Children play near flowing sewage in Chitungwiza
Children play near flowing sewage in Chitungwiza

To them, it’s business as usual, but they are part of a myriad of children around the globe who are exposed to toxic air.

Children have rights to be supported in their health and wellbeing. These rights are articulated in the United Nations Convention on the Rights of the Child (UNCRC), to which Zimbabwe is a signatory.

While the articles in the UNCRC are not enforceable in their own right in relation to specific services, Zimbabwe’s ratification of the Convention committed the government to realise them through legislation such as the Hazardous Waste Management Regulations SI 10 of 2007 which regulates waste collection and management by local authorities, as well as the Air Pollution Control Regulations SI 72 of 2009 which provides for the prevention, control and abatement of air pollution to ensure clean and healthy ambient air.

Although armed with these pieces of legislation, the government has done little to address the issue of unsanitary and polluted environments, thus violating children’s rights as enshrined in the Convention.

Residents in Chitungwiza said there were no systems in place to deal with air pollution and waste management.

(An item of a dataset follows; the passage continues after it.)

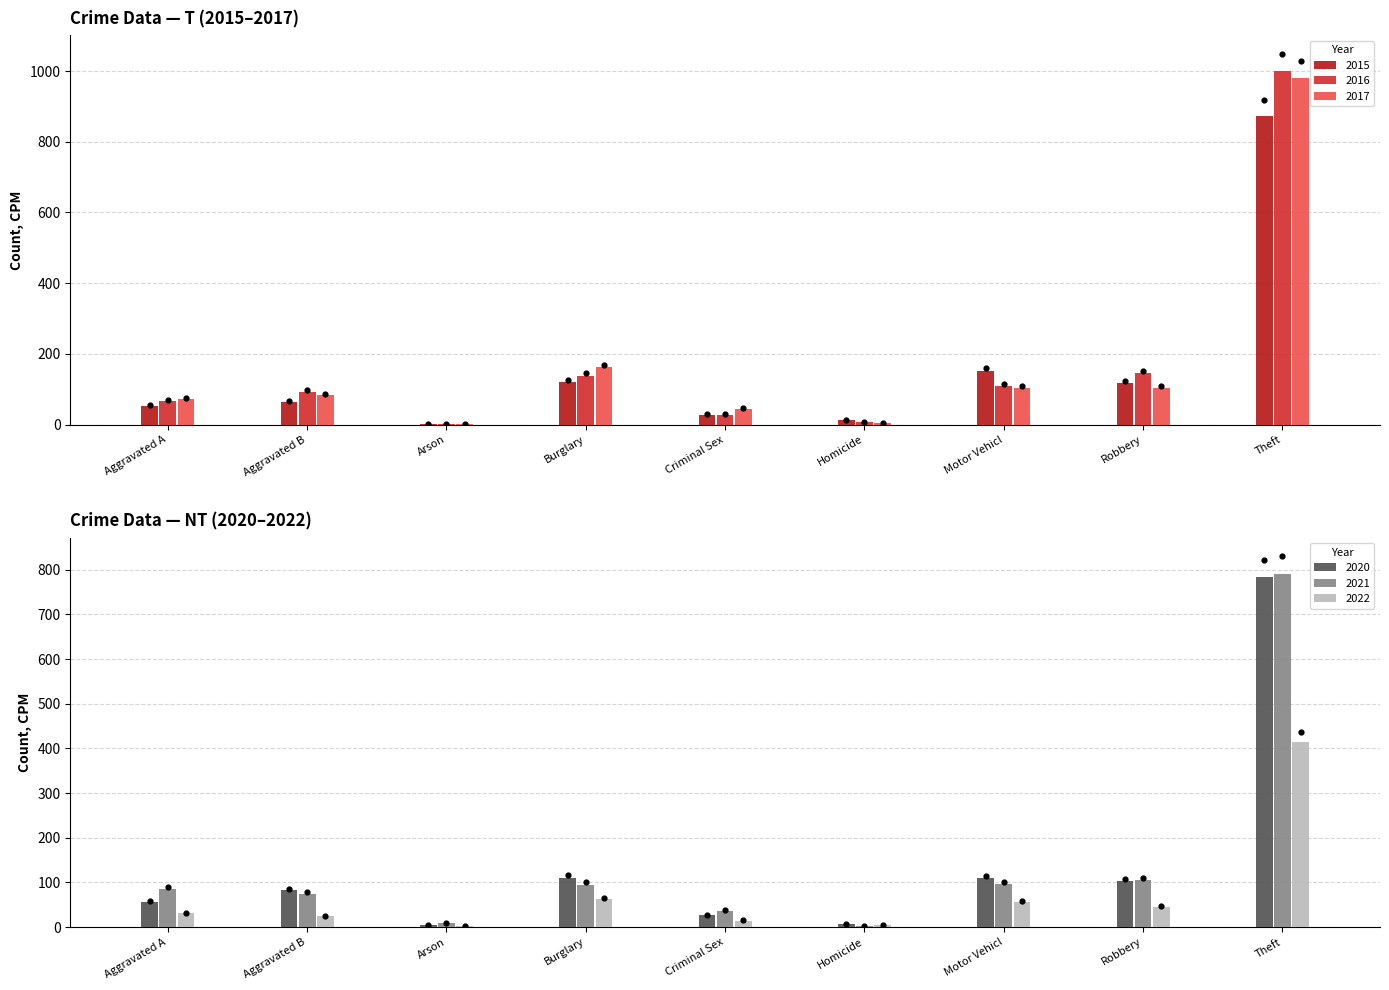

Is the value of 2021 at Criminal Sex greater than the value of 2020 at Motor Vehicl?

No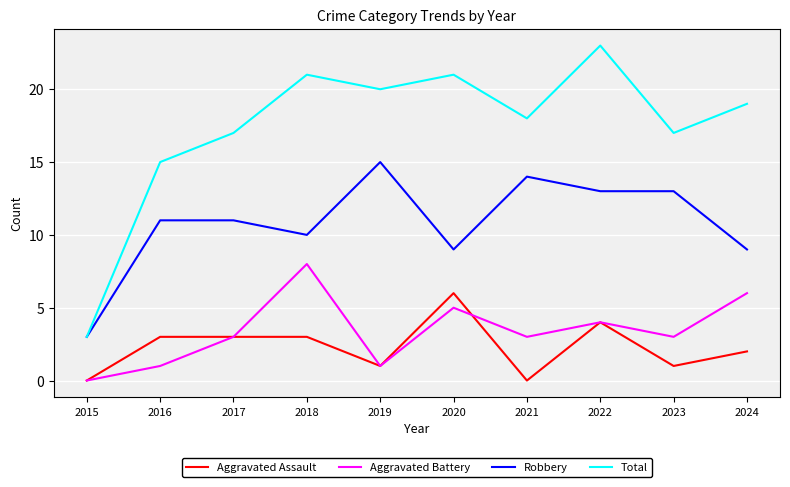

True or false: Total and Aggravated Battery cross at least once.

False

“The burst sewers and pungent smell emanating from it and the burning garbage are now our daily bread; we are now used to that. Our children grew up seeing the sewage flowing and as of the acrid smoke that you are talking about, it has become part of our everyday living,” said Miriam Dopora, a resident in Zengeza 1.

In its report titled Inheriting a Sustainable World: Atlas on Children’s Health and the Environment released last week, the World Health Organisation (WHO) said globally about 25% of deaths of children younger than five were caused by unhealthy or polluted environments.

The report added that unsanitary and polluted environments can lead to fatal cases of diarrhoea, malaria and pneumonia, which kill 1,7 million children a year.

The UN agency found that the most common causes were preventable.

Most residents in Chitungwiza dump rubbish in open spaces which they burn, resulting in pollution. But other pollution sources, including construction dust and cooking fires fuelled by wood or paraffin, continue unabated in the town, which is home to nearly half a million people.

“We hardly have running water in this area. Our taps are always dry and water is supplied twice a week. When supplies are restored, the sewer is overwhelmed and in most cases it bursts,” said Dopora.

More than 90% of the world’s population is thought to breathe toxic air, thereby violating quality guidelines set by the world health board.

“A polluted environment is a deadly one, particularly for young children,” said WHO director-general Margaret Chan in the report. “Their developing organs and immune systems and smaller bodies and airways, make them especially vulnerable to dirty air and water.”

Health experts say children face much higher health risks from air pollution than adults. They added that children breathe twice as quickly, taking in more air in relation to their body weight, while their brains and immune systems are still developing and vulnerable.

Chitungwiza Residents’ Trust director Marvellous Kumalo acknowledged that health risks from air pollution were taking a toll on children’s health.

“It’s true. We are having these health problems, especially in cases where children are exposed to air and water pollution, as well as sewage,” said Kumalo.

“When we approach council with these issues, they tell us that they don’t have enough resources to attend to these problems urgently. Our health delivery system is strained, considering that we have four clinics that serve a population of 400 000 people.”

Kumalo said the problem could be prevented by access to clean water, sanitation and hygiene in health facilities, as well as reducing air pollution.

Like any other overcrowded and poorly serviced settlement, Chitungwiza has over the years been one of the hardest hit by the typhoid outbreak and other respiratory diseases.

However, the town’s mayor Philip Mutoti said the local authority has improved tremendously in waste management.

“I think residents can testify that we have improved in both garbage removal and the sewer reticulation system. As council, we have tried to urgently attend to burst sewer and our garbage removal trucks are providing the services on weekly basis,” Mutoti said.

“We got assistance from the African Development Bank to refurbish the water and sewer reticulation system and the contractor is on the ground doing the job. As of the perennial sewer problems along Rufaro Street, the contractor is already rectifying it.”

WHO said investing in the removal of environmental risks to health, such as improving water quality or using cleaner fuels, will result in massive health benefits.

The world health body said top causes were respiratory infections, with 570 000 deaths in children younger than five linked to indoor and outdoor air pollution and second-hand smoke and diarrhoea, with 361 000 deaths in children under five linked to poor access to clean water, sanitation and hygiene.